Among the HGDP-CEPH panel, populations not considered by Bittles and Black are the Surui and the Karitiana, both isolated and endogamous groups in Brazil, for whom we estimated that nearly all individuals are consanguineous. This can be explained by the small population sizes from which the individuals were sampled and the history of peopling of the Americas. The Surui individuals were sampled from a single village of 85 inhabitants in the 1980s (reviewed in Calafell et al21). The Karitiana individuals, also sampled in the 1980s, come from a population numbering less than 150 people and comprise essentially one family in a single village.22 In addition, the isolated Amazonian populations have been shown to have the lowest genetic diversity worldwide, likely because of serial founder effects along the colonization routes of the Americas.23

We found that our genome-based estimate was highly variable (see Figure 1 and ellipses in Supplementary Figure 2). Hence, it can be seen as unreliable depending on the goal of the study. The genome-based and genealogy-based approaches are in fact complementary. The former is probably best for homozygosity mapping and genetic studies and the latter for anthropological studies. Thus, when studying a population, it would be most informative to have both types of information.

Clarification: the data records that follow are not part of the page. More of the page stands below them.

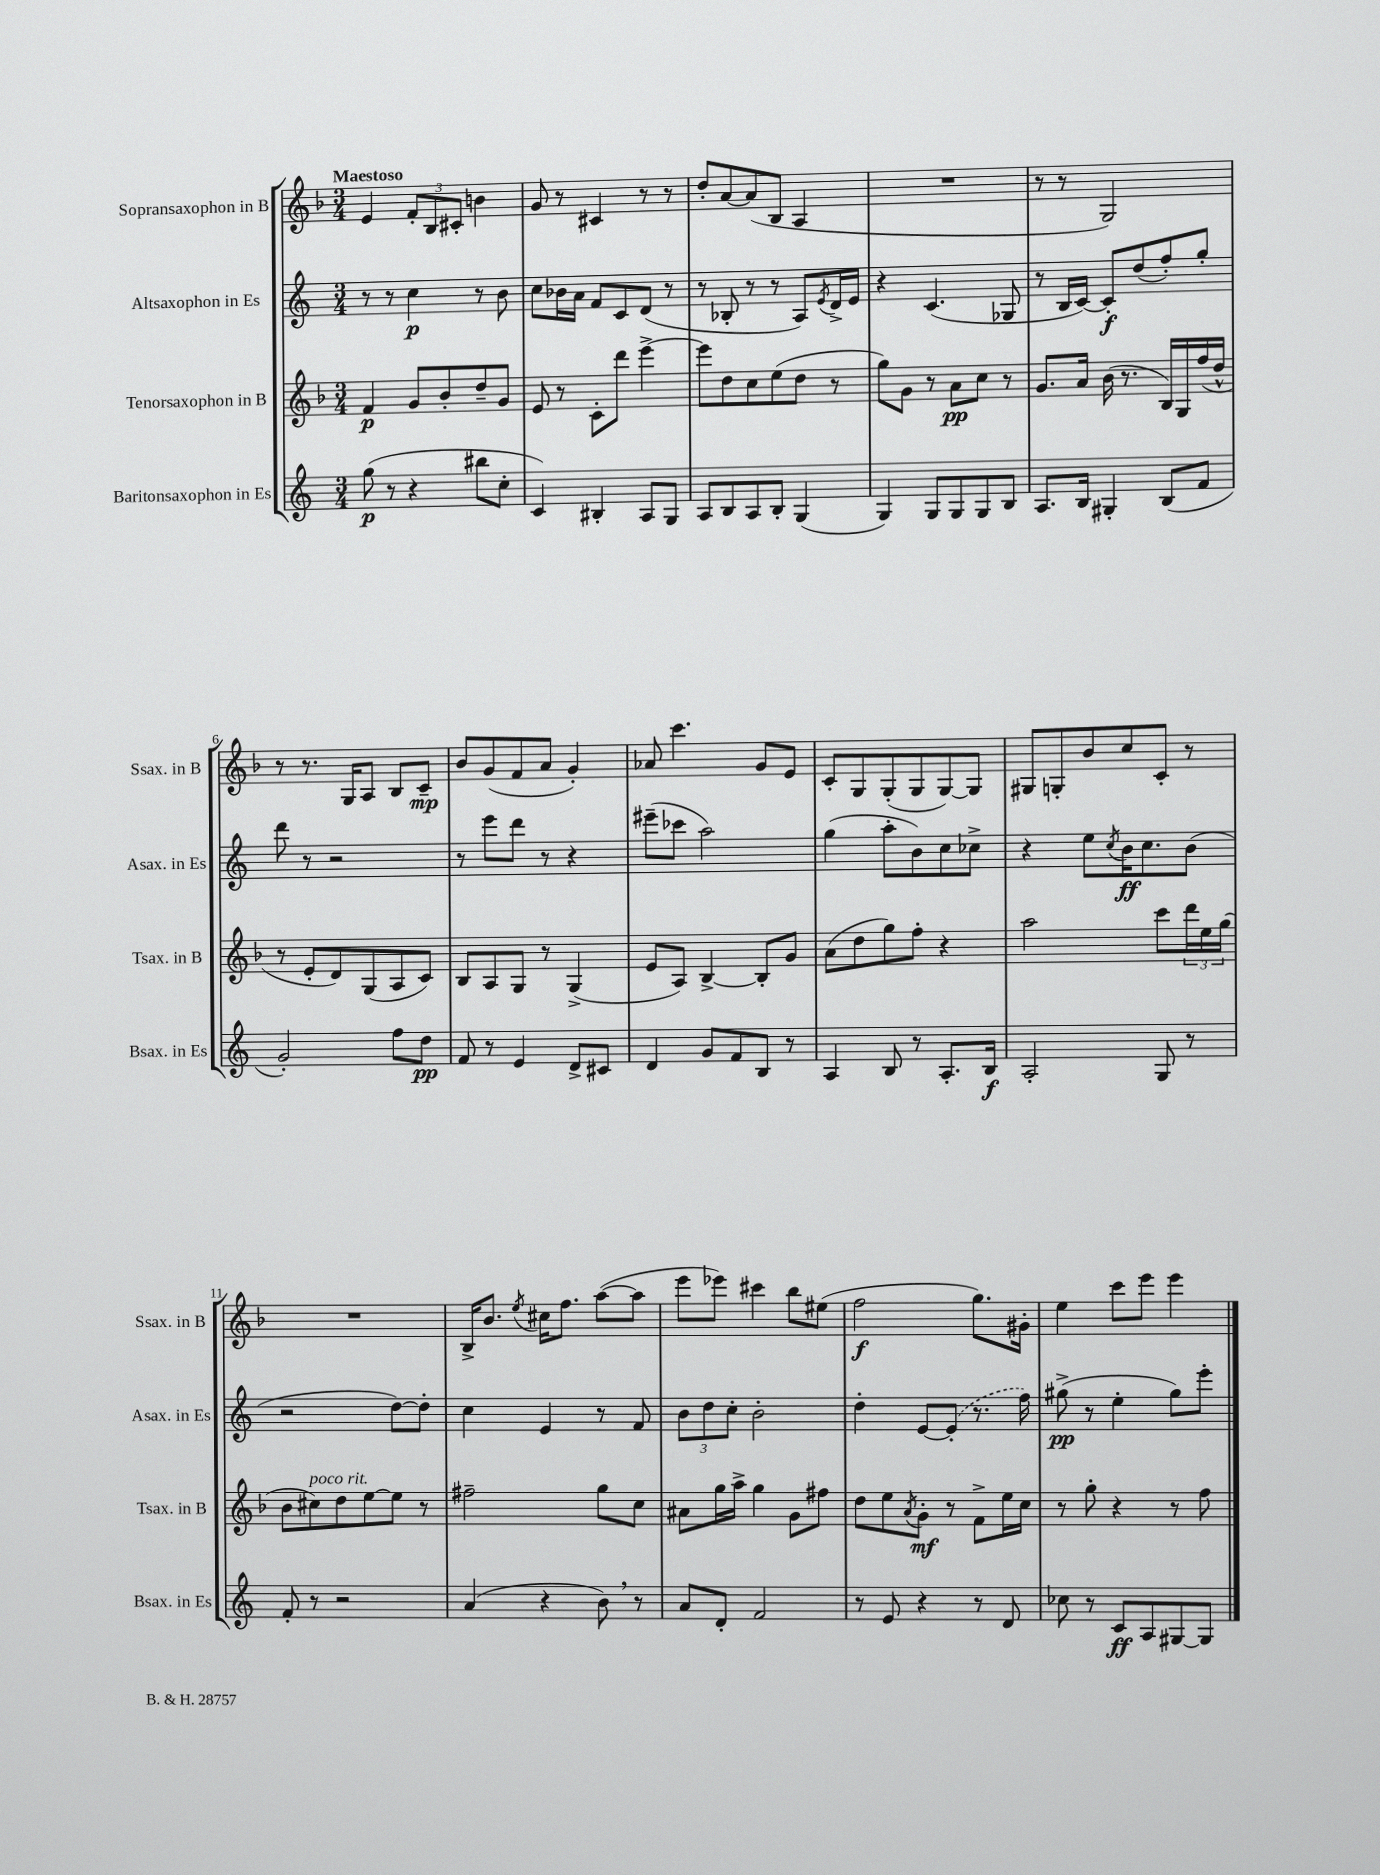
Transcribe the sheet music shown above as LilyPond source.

<<
\new StaffGroup <<
\new Staff = "s0" \with { instrumentName = "Sopransaxophon in B" shortInstrumentName = "Ssax. in B" } {
    \clef treble \key f \major \numericTimeSignature \time 3/4 \tempo "Maestoso"
    e'4 \tuplet 3/2 { f'8-. bes8 cis'8-. } b'4 |
    g'8 r8 cis'4 r8 r8 |
    d''8-. a'8~ a'8( bes8 a4 |
    R2. |
    r8 r8 g2) |
    r8 r8. g16 a8 bes8 c'8--\mp |
    bes'8 g'8( f'8 a'8 g'4-.) |
    aes'8 c'''4. g'8 e'8 |
    c'8-. g8 g8-.( g8 g8~) g8 |
    gis8 g8-. bes'8 c''8 c'8-. r8 |
    R2. |
    bes16-> bes'8. \acciaccatura { e''8 } cis''16 f''8. a''8~( a''8 |
    e'''8 ees'''8) cis'''4 bes''8 eis''8( |
    f''2\f g''8.) gis'16-. |
    e''4 c'''8 e'''8 e'''4 \bar "|." |
}
\new Staff = "s1" \with { instrumentName = "Altsaxophon in Es" shortInstrumentName = "Asax. in Es" } {
    \clef treble \key c \major \numericTimeSignature \time 3/4
    r8 r8 c''4\p r8 b'8 |
    c''8 bes'16 a'16 f'8 c'8 d'8( r8 |
    r8 bes8-. r8 r8 a8) \acciaccatura { e'8 } d'16-> e'16 |
    r4 c'4.( ges8 |
    r8 b16 c'16~) c'8-.\f d''8( f''8-.) g''8-. |
    d'''8 r8 r2 |
    r8 e'''8 d'''8 r8 r4 |
    eis'''8--( ces'''8 a''2) |
    g''4( a''8-. b'8) c''8 ces''8-> |
    r4 e''8 \acciaccatura { c''8 } b'16\ff c''8. b'8( |
    r2 d''8~) d''8-. |
    c''4 e'4 r8 f'8 |
    \tuplet 3/2 { b'8 d''8 c''8-. } b'2-. |
    d''4-. e'8~ \once \slurDashed e'8-.( r8. f''16) |
    gis''8->\pp( r8 e''4-. gis''8) e'''8-. \bar "|." |
}
\new Staff = "s2" \with { instrumentName = "Tenorsaxophon in B" shortInstrumentName = "Tsax. in B" } {
    \clef treble \key f \major \numericTimeSignature \time 3/4
    f'4\p g'8 bes'8-. d''8-- g'8 |
    e'8 r8 c'8-. d'''8 e'''4~-> |
    e'''8 d''8 c''8 e''8( d''8 r8 |
    g''8) g'8 r8 a'8\pp c''8 r8 |
    g'8. a'16 bes'16( r8. bes16) g16 f''16( d''16-^ |
    r8 e'8-. d'8) g8( a8 c'8) |
    bes8 a8 g8 r8 g4->( |
    e'8 a8) bes4~-> bes8-. g'8 |
    a'8( d''8 g''8) f''8-. r4 |
    a''2 c'''8 \tuplet 3/2 { d'''16 e''16 g''16( } |
    bes'8 cis''8^\markup { \italic "poco rit." }) d''8 e''8~ e''8 r8 |
    fis''2-- g''8 c''8 |
    ais'8 g''16 a''16-> g''4 g'8 fis''8 |
    d''8 e''8 \acciaccatura { a'8 } g'8-.\mf r8 f'8-> e''16 c''16 |
    r8 g''8-. r4 r8 f''8 \bar "|." |
}
\new Staff = "s3" \with { instrumentName = "Baritonsaxophon in Es" shortInstrumentName = "Bsax. in Es" } {
    \clef treble \key c \major \numericTimeSignature \time 3/4
    g''8\p( r8 r4 bis''8 c''8-. |
    c'4) bis4-. a8 g8 |
    a8 b8 a8 b8-. g4( |
    g4) g8 g8 g8 b8 |
    a8. b16 gis4-. b8( f'8 |
    g'2-.) f''8 d''8\pp |
    f'8 r8 e'4 d'8-> cis'8 |
    d'4 g'8 f'8 b8 r8 |
    a4 b8 r8 a8.-. b16\f |
    a2-. g8 r8 |
    f'8-. r8 r2 |
    a'4( r4 b'8) \breathe r8 |
    a'8 d'8-. f'2 |
    r8 e'8 r4 r8 d'8 |
    ces''8 r8 c'8\ff a8 gis8~ gis8 \bar "|." |
}
>>
>>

Previous studies9, 24, 25 have highlighted the risk of overestimating inbreeding coefficients when the studied markers are in LD. The strategy developed here, which consists of generating several sparse maps, seems to be a reliable strategy that avoids losing as much information as when a single sparse map is considered. Recently, Browning and Browning26 proposed a new method for HBD detection that incorporates a comprehensive LD model. The method was developed for the study of outbred individuals of Northern European ancestry and does not allow estimating F. However, if the method were modified to estimate F, then it would be interesting to apply it to the HGDP-CEPH panel where consanguinity and diverse populations are present.

Inferring relationships from the genome has been used to check the relationship between two individuals with the goal of data cleaning or genealogy reconstruction.27, 28, 29 To our knowledge, this is the first study in which genome-wide genotypes of (singleton) individuals are used to assess mating-type preferences. The method we proposed can be used with any population-based sample genotyped with SNP chips to infer the frequency of consanguineous marriages in the population and estimate, for each individual, the probability of being inbred. No genealogical information is required, thus avoiding self-reported data or detailed pedigree studies. This method and the results obtained on the HGDP-CEPH panel will be useful in disease studies to evaluate the impact of consanguinity but also more generally to describe marriage patterns in human populations.